The Helm chart enables the viewer by default. If the user installed with
viewer.enabled=false, skip the viewer rollout and port-forward commands, or
enable it with:
helm upgrade --install kubernetes-ontology ./charts/kubernetes-ontology \
--namespace kubernetes-ontology \
--reuse-values \
--set viewer.enabled=true
If using the local development viewer instead of Helm:
make visualize
Or use the dependency-free release viewer:
kubernetes-ontology-viewer --server "http://127.0.0.1:18080"
Runtime Footprint And Cleanup
Always make the runtime footprint explicit during onboarding:
- Release binary path starts
kubernetes-ontologyd on the host, and optionally
kubernetes-ontology-viewer. It creates no Kubernetes resources.
- Helm path creates Kubernetes Deployments for the server and viewer, Services,
a ServiceAccount, a ConfigMap, and read-only ClusterRole/ClusterRoleBinding
resources. It may also require
kubectl port-forward processes on the user's
workstation.
- Source path starts local
make serve and optional make visualize
processes from the checkout.
For short-lived use, tell the user how to clean up before ending the session:
kill "$(cat kubernetes-ontologyd.pid)"
helm uninstall kubernetes-ontology --namespace kubernetes-ontology
Only suggest deleting the kubernetes-ontology namespace when it was created
solely for this install and the user confirms no other resources should remain.
Source Development Path
Use this path for contributors or local code changes:
make build build-daemon build-viewer
cp local/kubernetes-ontology.yaml.example local/kubernetes-ontology.yaml
Edit local/kubernetes-ontology.yaml, then run in separate terminals:
make serve
make visualize
CLI checks:
make status-server
make list-entities-server ENTITY_KIND=Pod NAMESPACE=default LIMIT=20
make diagnose-pod-server NAMESPACE=default NAME=my-pod
For code changes, verify:
make verify
make live-check NAMESPACE=default NAME=my-pod
Troubleshooting The Onboarding
If entry not found:
- Check exact namespace/name.
- List available entities in the namespace.
- Confirm
contextNamespaces includes the target namespace, or is empty for
all namespaces.
If status is not ready:
- Check the server rollout and pod logs.
- Confirm the ServiceAccount has read access to the needed resources.
- Increase
bootstrapTimeout for large or slow clusters.

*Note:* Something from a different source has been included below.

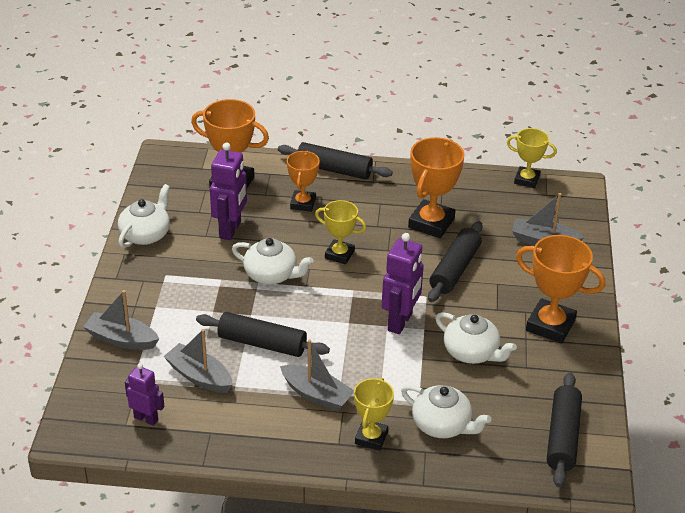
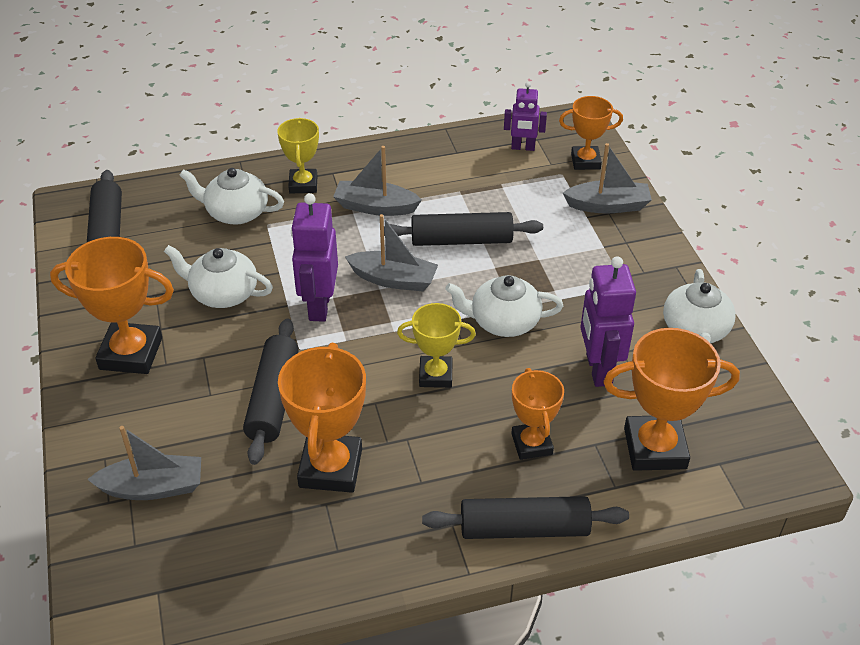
camera: 160 degrees right, 5 degrees up
grey boat [163,329,233,393] -> grey boat moved to [345,214,438,291]
yellow trophy [507,128,557,188] -> none
none -> orange trophy [559,96,623,170]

If graph evidence seems too small:
- Increase diagnostic depth with
--max-depth or --storage-max-depth.
- Use
--expand-terminal-nodes for deliberate fan-out.
- Expand selected viewer nodes one hop instead of loading the whole cluster.
If the viewer cannot load data:
- Confirm both port-forwards are running.
- Check
http://127.0.0.1:18080/status.
- Restart the viewer port-forward and reload the page.